Still, it is refreshing to hear a denizen of the Wall Street jungles echo what we've been saying:
...Public choice theory has identified the root causes of regulatory failure as the capture of regulators by the industry being regulated. Regulatory agencies begin to identify with the interests of the regulated rather than the public they are charged to protect. In a paper for the Federal Reserve's Jackson Hole Conference in 2008, economist Willem Buiter described "cognitive capture," by which regulators become incapable of thinking in terms other than that of the industry. On April 5 of this year, The Wall Street Journal chronicled the revolving door between industry and regulator in "Staffer One Day, Opponent the Next."
Congressional committees overseeing industries succumb to the allure of campaign contributions, the solicitations of industry lobbyists, and the siren song of experts whose livelihood is beholden to the industry. The interests of industry and government become intertwined and it is regulation that binds those interests together. Business succeeds by getting along with politicians and regulators. And vice-versa through the revolving door.

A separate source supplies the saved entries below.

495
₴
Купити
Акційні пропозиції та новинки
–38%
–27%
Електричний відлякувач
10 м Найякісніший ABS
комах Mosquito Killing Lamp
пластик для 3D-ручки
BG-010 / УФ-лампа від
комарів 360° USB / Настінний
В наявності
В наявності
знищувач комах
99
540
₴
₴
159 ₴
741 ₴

We call that system not the free-market, but crony capitalism. It owes more to Benito Mussolini than to Adam Smith...
But see, this is disinformation designed to evoke the empathy of the herd beast and not how this bank$ter really feels. What this big cat wants you can hear from the growls in his belly in the preceding paragraph:
...The idea that multiplying rules and statutes can protect consumers and investors is surely one of the great intellectual failures of the 20th century. Any static rule will be circumvented or manipulated to evade its application. Better than multiplying rules, financial accounting should be governed by the traditional principle that one has an affirmative duty to present the true condition fairly and accurately—not withstanding what any rule might otherwise allow. And financial institutions should have a duty of care to their customers. Lawyers tell me that would get us closer to the common law approach to fraud and bad dealing...

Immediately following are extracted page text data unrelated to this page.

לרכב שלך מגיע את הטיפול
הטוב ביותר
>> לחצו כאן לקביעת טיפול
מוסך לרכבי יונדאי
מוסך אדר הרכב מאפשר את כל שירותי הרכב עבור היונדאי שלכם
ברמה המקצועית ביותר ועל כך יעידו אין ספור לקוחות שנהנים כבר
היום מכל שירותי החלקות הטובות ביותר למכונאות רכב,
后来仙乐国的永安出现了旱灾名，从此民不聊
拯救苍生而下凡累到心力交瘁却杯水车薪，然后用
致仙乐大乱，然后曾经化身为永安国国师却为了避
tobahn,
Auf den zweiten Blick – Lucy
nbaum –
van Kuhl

This is part of the chain of disinformation that led to that remarkable statement about that remarkable Benito. You could smell the carrion on the wind with the opening lie. Spot the pivot on which the worm turns:
...Classical liberals, whose modern counterparts are libertarians and small-government conservatives, believed that the state's duties should be limited (1) to provide for the national defense; (2) to protect persons and property against force and fraud; and (3) to provide public goods that markets cannot. That conception of government and its duties was articulated by the Declaration of Independence and embodied in the U.S. Constitution...
Peace, whose modern counterpart is war. Knowledge, whose modern counterpart is ignorance. Freedom, whose modern counterpart is slavery.
This is the mantra of the Wall Street liberal.